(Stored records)

┌────────

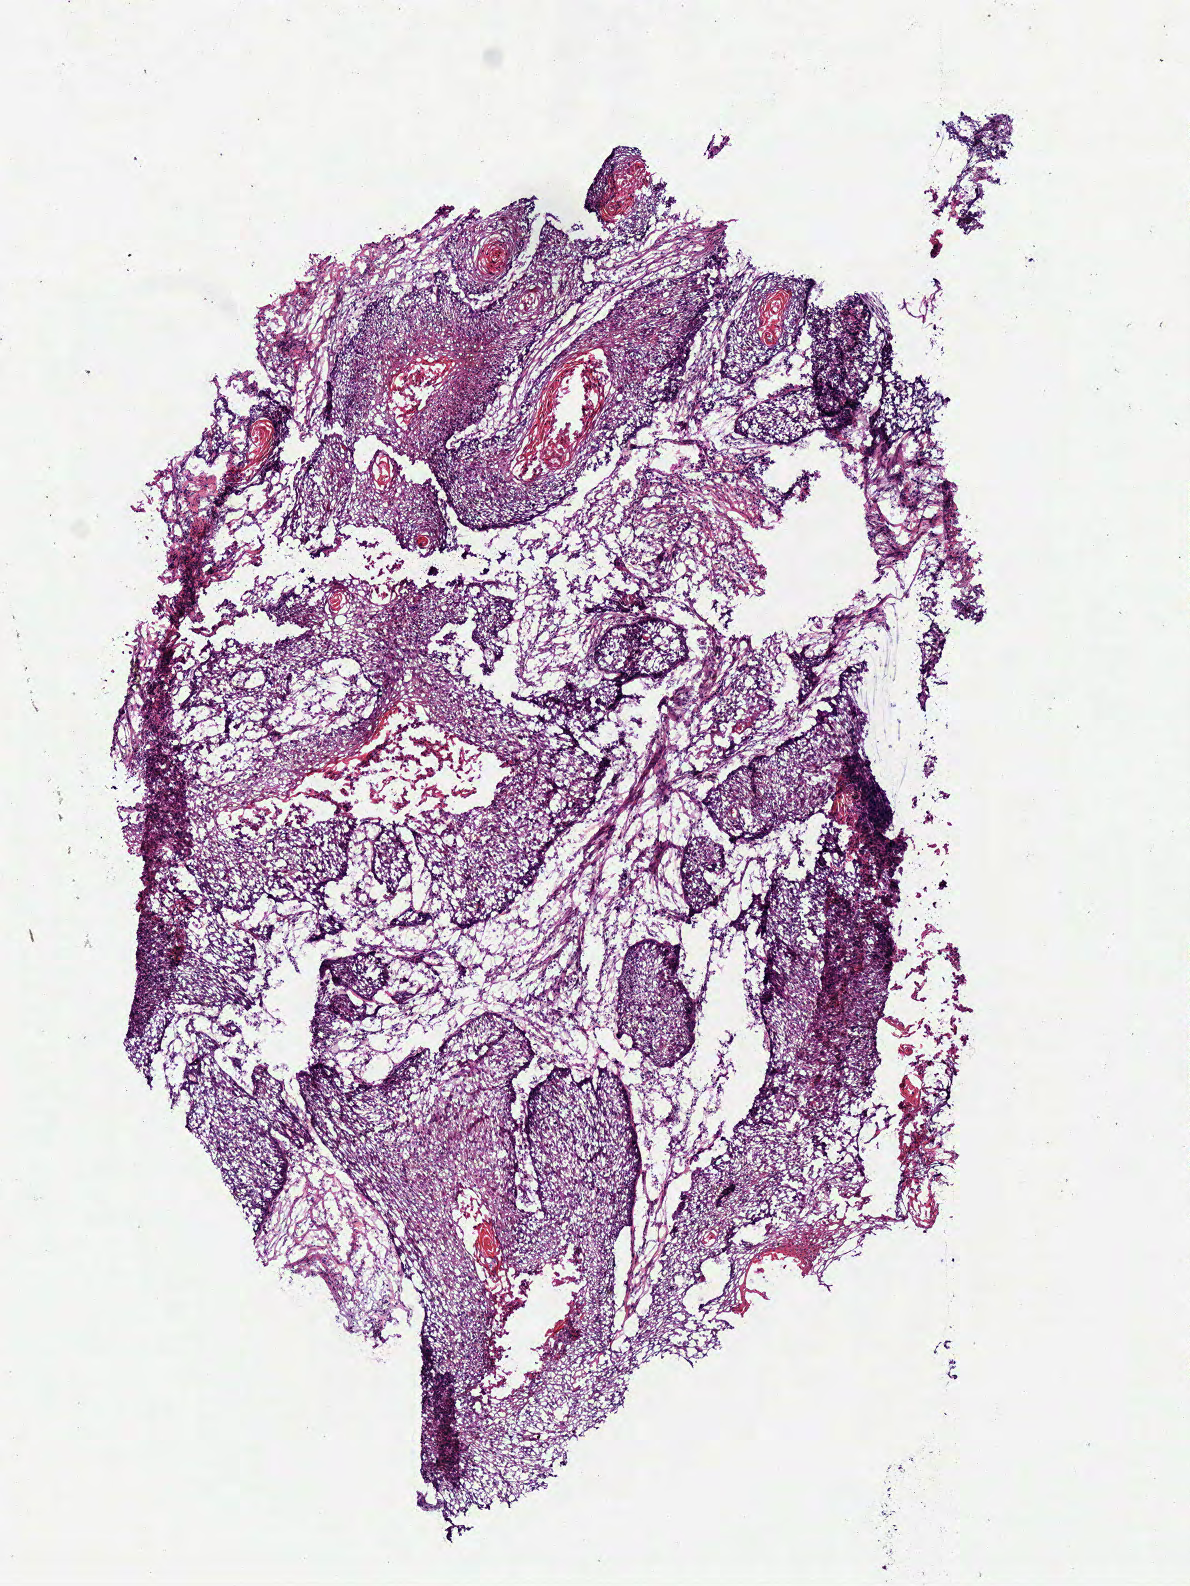
Whole-slide histology image, H&E-stained — shown as a low-resolution overview of the whole scanned area (about 4.7 x 6.2 mm, slide scanned at 40x); frozen section from the bottom of the tissue portion; sample: primary tumour, head and neck. Female patient; age at initial diagnosis 53 years. Histologic grade: G2 (moderately differentiated). Slide review estimates, as recorded: tumour cells 80%, tumour nuclei 80%, normal cells 0%, stromal cells 20%, necrosis 0%.
TNM: T4a N3. AJCC pathologic stage: IVB (7th edition). Histologic diagnosis: Squamous cell carcinoma, NOS.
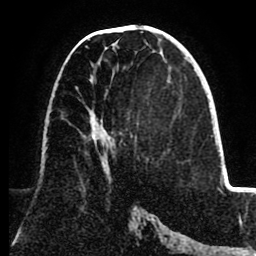
Breast MRI (dynamic contrast-enhanced), one axial slice. Position 41 of 80 along the scan axis. Cropped to one breast. Dynamic contrast-enhanced series, time point 2 of 8 at this slice position (early post-contrast). 1.5 T. TE 2.6 ms, TR 5.5 ms. 2 mm slice thickness. 256 × 256 image matrix, field of view 175 × 175 mm. Female patient.
Outlined on this slice (semi-automatically segmented with operator editing):
- enhancing-tissue mask used for the functional tumour volume (all voxels passing the contrast-enhancement thresholds inside the analysis volume; usually the tumour): bounding box <85,46,115,172> (left, top, right, bottom; pixels)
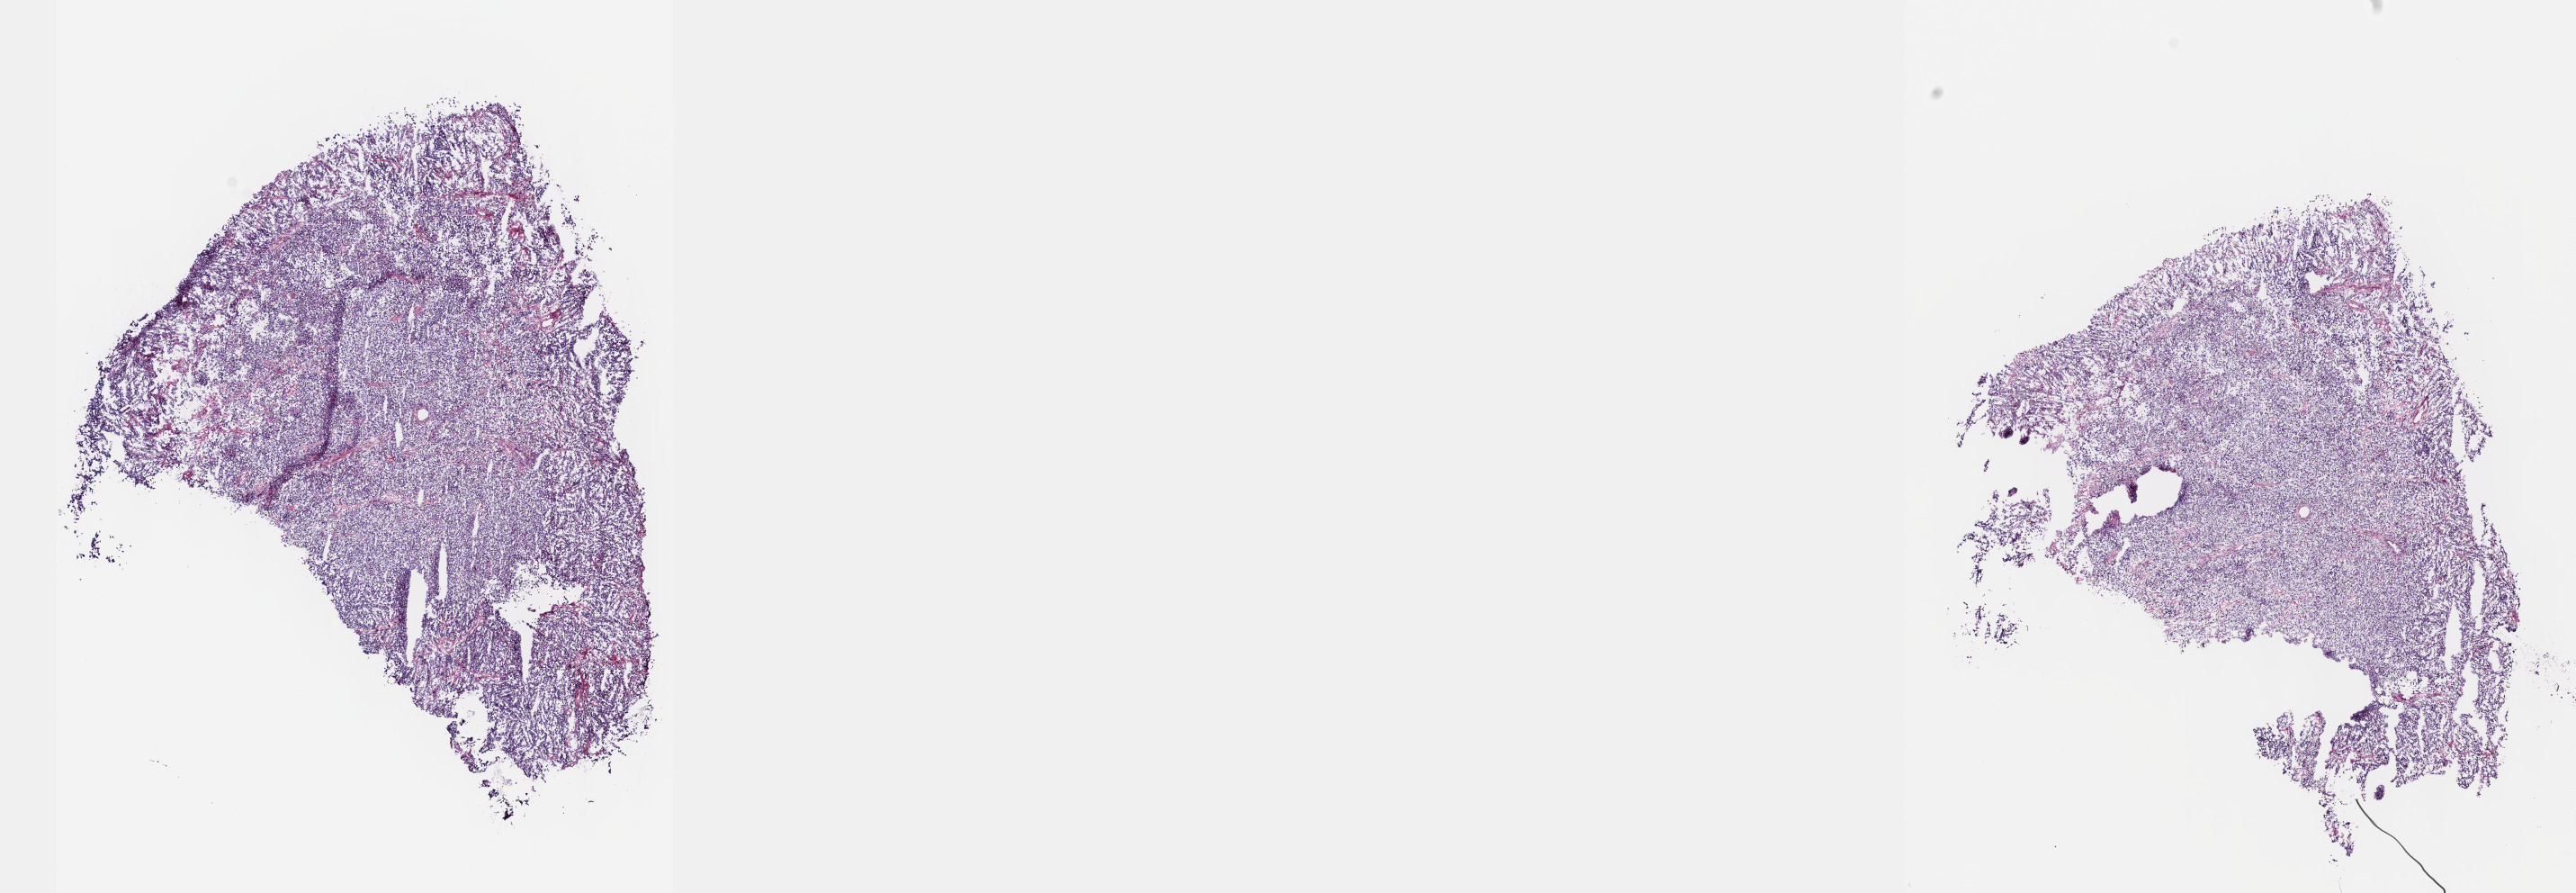
H&E-stained whole-slide image — a low-resolution overview of the entire scanned area, about 23.1 x 8.0 mm; frozen section from the top of the tissue portion; primary tumour sample from the testis. Patient: male, age at initial diagnosis 26 years. Composition of this section per pathologist review: tumour cells 100%, tumour nuclei 80%, normal cells 0%, stromal cells 0%, necrosis 0%. Inflammatory infiltration, as recorded: lymphocyte infiltration 1%, monocyte infiltration 0%, neutrophil infiltration 0%.
• diagnosis: Mixed germ cell tumor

└────────

The expected answer is a copy of every line in the entries that holds the word "section".

◆ **Solution for this task**:
Whole-slide histology image, H&E-stained — shown as a low-resolution overview of the whole scanned area (about 4.7 x 6.2 mm, slide scanned at 40x); frozen section from the bottom of the tissue portion; sample: primary tumour, head and neck. Female patient; age at initial diagnosis 53 years. Histologic grade: G2 (moderately differentiated). Slide review estimates, as recorded: tumour cells 80%, tumour nuclei 80%, normal cells 0%, stromal cells 20%, necrosis 0%.
H&E-stained whole-slide image — a low-resolution overview of the entire scanned area, about 23.1 x 8.0 mm; frozen section from the top of the tissue portion; primary tumour sample from the testis. Patient: male, age at initial diagnosis 26 years. Composition of this section per pathologist review: tumour cells 100%, tumour nuclei 80%, normal cells 0%, stromal cells 0%, necrosis 0%. Inflammatory infiltration, as recorded: lymphocyte infiltration 1%, monocyte infiltration 0%, neutrophil infiltration 0%.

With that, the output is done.